Incorporate a variety of carbohydrates, lean protein, and heart healthy fats into your sports diet. Eating a mix of these key nutrients at every meal/snack is key for fueling and refueling your working muscles and a critical component of eating to maximize performance. Examples include:
- Carbohydrates: 100% whole grain bread products, brown rice, whole grain pasta, potatoes, fresh fruit, whole grain cereals, oatmeal, beans
- Protein: Chicken, Fish (Tuna, Salmon), Shellfish, Sirloin, Extra lean ground beef, Turkey, Milk, Yogurt, Eggs, Tofu
- Fats: Avocado, Peanut Butter, Nuts, Seeds, Olives, Olive Oil
Establish a hydration plan that is specific to your schedule and individual needs. Start the hydration process first thing in the morning and continue to hydrate throughout the day to maximize your hydration status for practices/workouts/games.
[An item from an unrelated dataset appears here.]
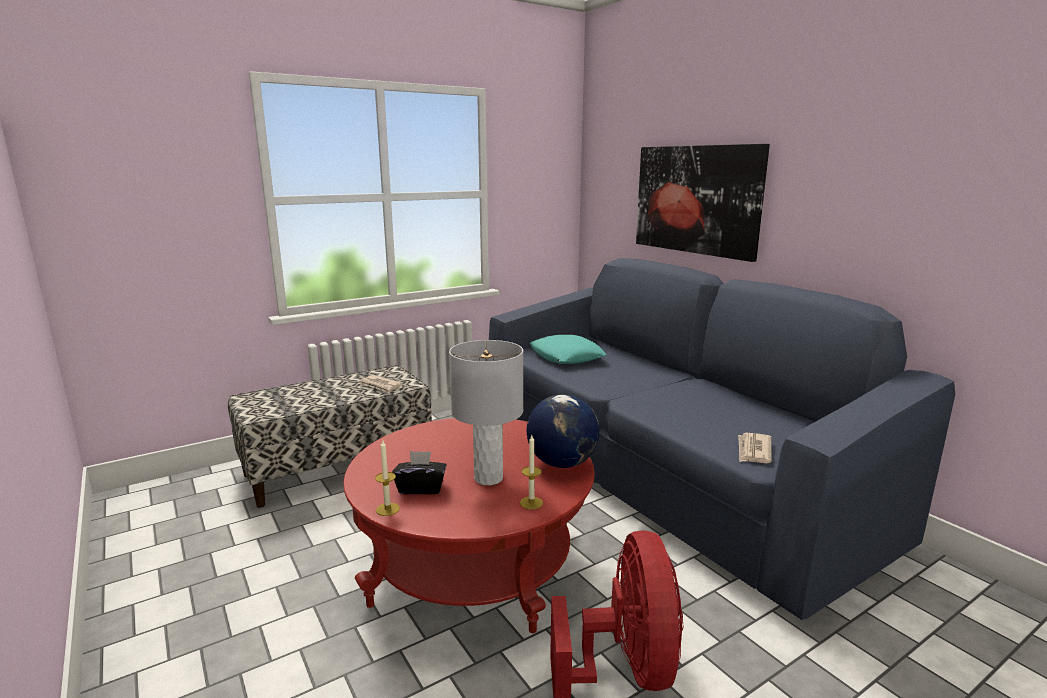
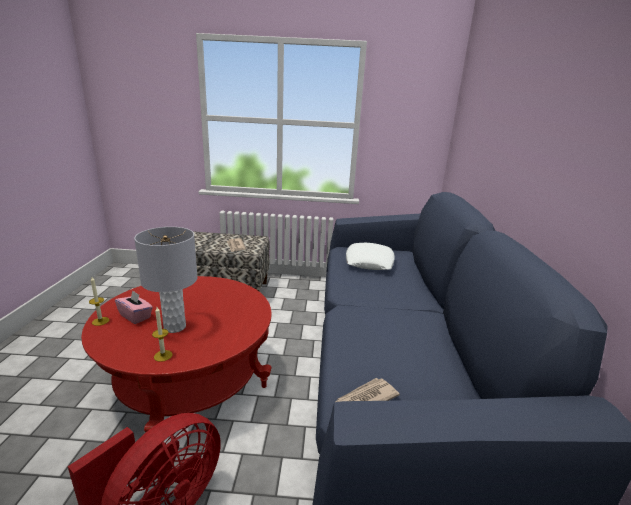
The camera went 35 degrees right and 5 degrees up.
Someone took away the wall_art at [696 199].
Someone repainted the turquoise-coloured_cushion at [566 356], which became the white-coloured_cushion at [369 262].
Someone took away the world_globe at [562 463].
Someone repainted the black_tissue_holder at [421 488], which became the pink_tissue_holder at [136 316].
Monitor the color and volume of your urine to evaluate your hydration status each day.
4. Sweat Loss
Become familiar with your sweat losses by weighing before and after workouts, and continue to hydrate during physical activity. If exercising longer than an hour and/or in hot and humid conditions, choose an electrolyte enhanced beverage to replace electrolyte and fluid losses. For every pound of sweat lost, drink ~20 ounces of fluid to return to a hydrated state.
Put extra time and effort in planning your pre-workout fueling strategies to promote more energy, better recovery, optimal hydration, and lower risk of injury. Eat a small snack or meal 1-2 hours before physical activity or a larger meal 3-4 hours beforehand to ensure your muscles are fueled up and ready to work as hard as you need and want them to. If exercising over an hour, consume a quick carbohydrate every 30 minutes during the workout. Avoid high fat and high fiber foods before exercise. Always start exercise fully hydrated!
Fully recover and prepare your body for the next day’s work by incorporating a recovery nutrition plan. Recovery nutrition plays an important role in replenishing energy stores, repairing and building muscle tissue, returning to a hydrated state, and lastly, making maximal physical gains. Consume high carbohydrate foods (30+ grams) within 30 minutes post workout to restock your body's energy storage tanks. Repeat every 2 hours for the next 4-6 hours. Make sure your recovery snack/meal contains at least 15-30 grams of protein to begin the recovery and muscle building process.
Before buying or using a supplement, athletes should put all of their focus on their nutrition and training. There are certain cases where supplements may be warranted; however, supplements should be used to “supplement” a well-planned sports diet, not substitute for it. Evaluate all dietary/sports supplements for legality, safety, purity, and effectiveness. Contact a Sports Dietitian if you are considering adding supplement to your regimen.
8. Rehab and Nutrition
Injuries are often an unavoidable part of participation in sports. In addition to proper and consistent rehabilitation, nutrition can play a role in how fast an athlete recovers. Getting adequate calories, carbohydrates, protein, fluids, vitamins and minerals are all important at this time.
Be sure to eat a diet consisting of a variety of foods each day to ensure your body receives the nutrients needed to support the healing process. Some key nutrients to focus on include: Calcium, Vitamin D, Vitamin C, Zinc, Vitamin A, Vitamin K, Magnesium, lean protein sources, and omega-3 fatty acids.